Your task is to find every line of the data that holds the string "align" and copy it.

##### Records shown

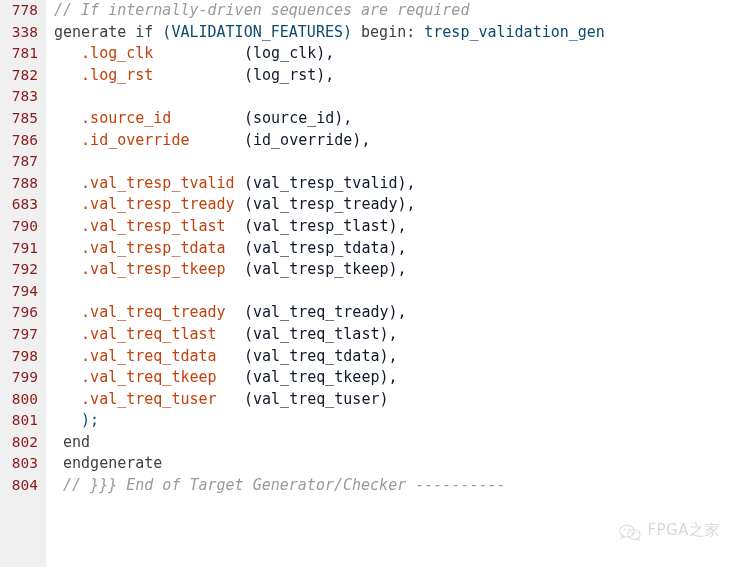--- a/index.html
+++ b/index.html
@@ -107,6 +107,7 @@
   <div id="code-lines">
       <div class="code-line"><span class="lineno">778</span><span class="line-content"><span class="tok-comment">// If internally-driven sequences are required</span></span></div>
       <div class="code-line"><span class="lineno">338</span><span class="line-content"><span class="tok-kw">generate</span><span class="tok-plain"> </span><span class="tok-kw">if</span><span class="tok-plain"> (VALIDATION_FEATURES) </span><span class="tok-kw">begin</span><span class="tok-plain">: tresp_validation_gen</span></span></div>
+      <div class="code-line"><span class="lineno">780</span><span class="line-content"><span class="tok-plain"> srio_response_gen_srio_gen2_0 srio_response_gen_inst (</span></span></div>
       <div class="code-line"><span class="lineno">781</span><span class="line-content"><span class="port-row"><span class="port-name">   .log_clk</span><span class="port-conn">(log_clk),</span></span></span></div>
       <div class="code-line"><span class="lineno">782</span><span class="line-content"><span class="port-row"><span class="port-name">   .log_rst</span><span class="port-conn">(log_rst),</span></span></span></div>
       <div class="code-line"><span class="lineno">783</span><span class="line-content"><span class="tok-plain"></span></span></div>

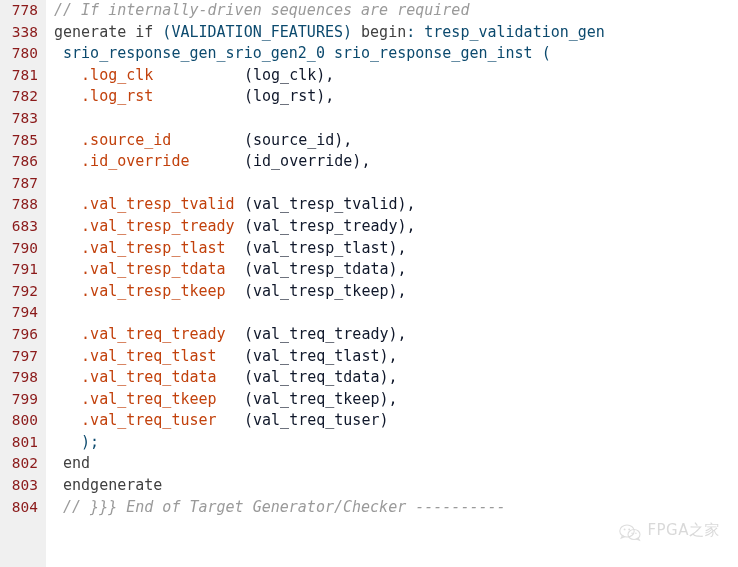--- a/index.html
+++ b/index.html
@@ -111,6 +111,7 @@
       <div class="code-line"><span class="lineno">781</span><span class="line-content"><span class="port-row"><span class="port-name">   .log_clk</span><span class="port-conn">(log_clk),</span></span></span></div>
       <div class="code-line"><span class="lineno">782</span><span class="line-content"><span class="port-row"><span class="port-name">   .log_rst</span><span class="port-conn">(log_rst),</span></span></span></div>
       <div class="code-line"><span class="lineno">783</span><span class="line-content"><span class="tok-plain"></span></span></div>
+      <div class="code-line"><span class="lineno">784</span><span class="line-content"><span class="port-row"><span class="port-name">   .deviceid</span><span class="port-conn">(deviceid),</span></span></span></div>
       <div class="code-line"><span class="lineno">785</span><span class="line-content"><span class="port-row"><span class="port-name">   .source_id</span><span class="port-conn">(source_id),</span></span></span></div>
       <div class="code-line"><span class="lineno">786</span><span class="line-content"><span class="port-row"><span class="port-name">   .id_override</span><span class="port-conn">(id_override),</span></span></span></div>
       <div class="code-line"><span class="lineno">787</span><span class="line-content"><span class="tok-plain"></span></span></div>

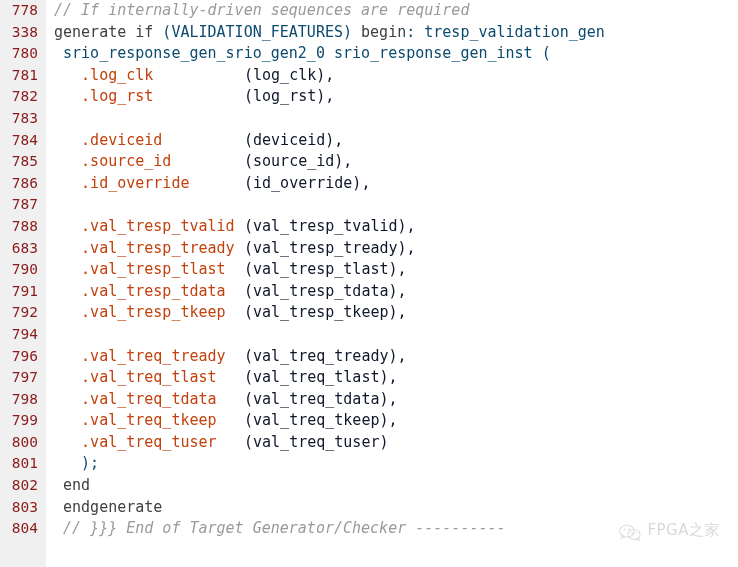--- a/index.html
+++ b/index.html
@@ -80,9 +80,9 @@
   #watermark {
     position: absolute;
     right: 18px;
-    top: 520px;
+    top: 509px;
     display: flex;
-    align-items: flex-end;
+    align-items: flex-start;
     gap: 6px;
     opacity: 0.33;
     pointer-events: none;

##########

Solution to this problem:
-    align-items: flex-end;
+    align-items: flex-start;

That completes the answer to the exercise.